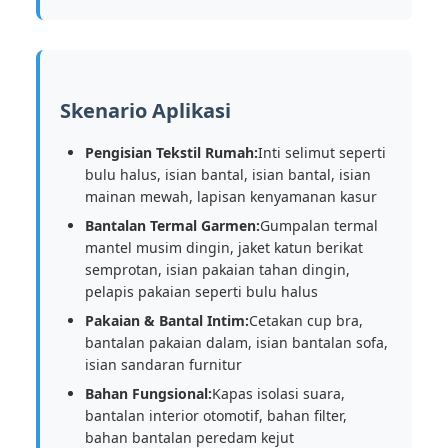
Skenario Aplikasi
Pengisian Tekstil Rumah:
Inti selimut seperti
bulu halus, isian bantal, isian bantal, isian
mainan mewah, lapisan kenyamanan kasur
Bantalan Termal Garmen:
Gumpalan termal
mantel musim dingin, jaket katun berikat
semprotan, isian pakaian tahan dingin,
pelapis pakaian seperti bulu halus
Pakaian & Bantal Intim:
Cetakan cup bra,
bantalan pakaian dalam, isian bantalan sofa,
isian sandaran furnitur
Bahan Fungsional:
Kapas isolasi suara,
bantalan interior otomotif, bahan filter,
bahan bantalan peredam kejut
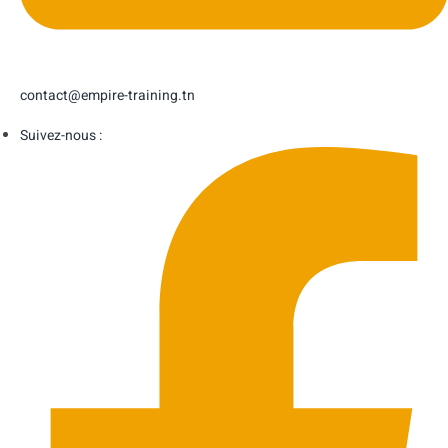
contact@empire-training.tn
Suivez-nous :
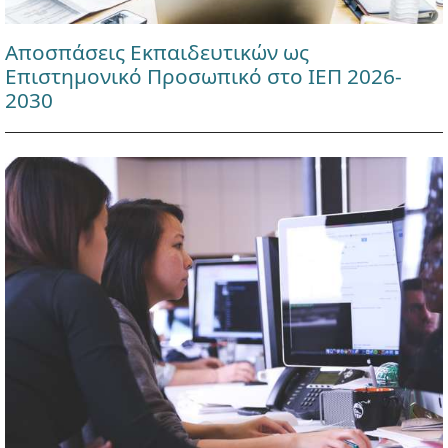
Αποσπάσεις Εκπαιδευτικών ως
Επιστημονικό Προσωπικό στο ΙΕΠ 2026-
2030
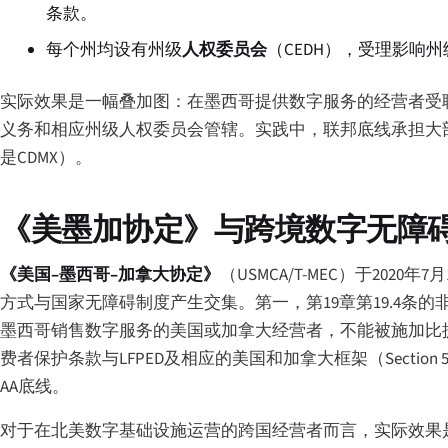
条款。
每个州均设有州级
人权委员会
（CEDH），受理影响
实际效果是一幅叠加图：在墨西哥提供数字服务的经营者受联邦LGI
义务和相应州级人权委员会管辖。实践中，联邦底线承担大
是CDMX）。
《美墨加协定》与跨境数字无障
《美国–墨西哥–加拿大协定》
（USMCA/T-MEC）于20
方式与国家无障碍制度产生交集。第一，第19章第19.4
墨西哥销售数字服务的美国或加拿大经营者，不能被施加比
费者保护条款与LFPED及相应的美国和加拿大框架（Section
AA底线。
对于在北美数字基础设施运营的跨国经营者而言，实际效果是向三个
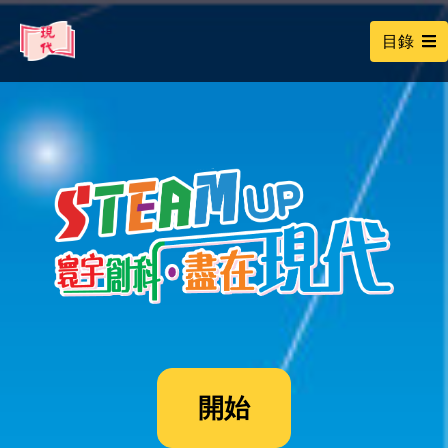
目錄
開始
==
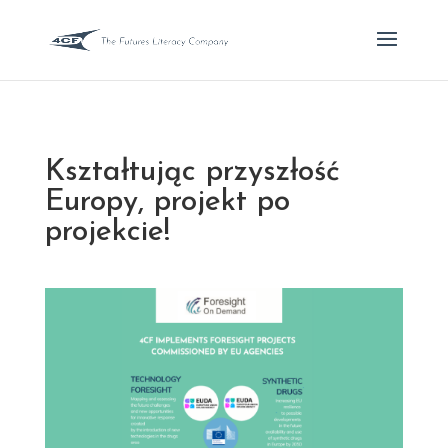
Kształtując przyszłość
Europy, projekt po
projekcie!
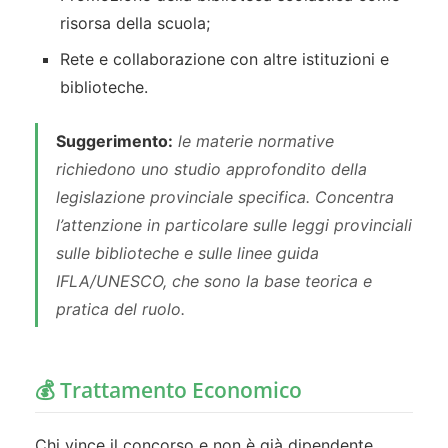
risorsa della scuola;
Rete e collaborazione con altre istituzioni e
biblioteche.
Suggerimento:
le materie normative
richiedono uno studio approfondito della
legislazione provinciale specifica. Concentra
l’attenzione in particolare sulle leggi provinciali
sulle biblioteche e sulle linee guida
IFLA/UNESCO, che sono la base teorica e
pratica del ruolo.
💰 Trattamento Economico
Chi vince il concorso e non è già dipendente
...
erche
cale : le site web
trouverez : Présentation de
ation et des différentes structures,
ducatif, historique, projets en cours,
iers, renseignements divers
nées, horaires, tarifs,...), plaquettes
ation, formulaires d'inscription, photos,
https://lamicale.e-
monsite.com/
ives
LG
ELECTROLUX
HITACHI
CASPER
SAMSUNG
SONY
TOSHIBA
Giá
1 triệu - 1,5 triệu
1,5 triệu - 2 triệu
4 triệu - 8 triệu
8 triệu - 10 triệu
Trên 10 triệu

## WHAT YOU SHOULD DO
Your output should be the lines above from the one that contains "Europy, projekt po" through the one that contains "sulle biblioteche e sulle linee guida", word for word, with pictures left out.

## OUTPUT FOR THIS TASK
Europy, projekt po
projekcie!
risorsa della scuola;
Rete e collaborazione con altre istituzioni e
biblioteche.
Suggerimento:
le materie normative
richiedono uno studio approfondito della
legislazione provinciale specifica. Concentra
l’attenzione in particolare sulle leggi provinciali
sulle biblioteche e sulle linee guida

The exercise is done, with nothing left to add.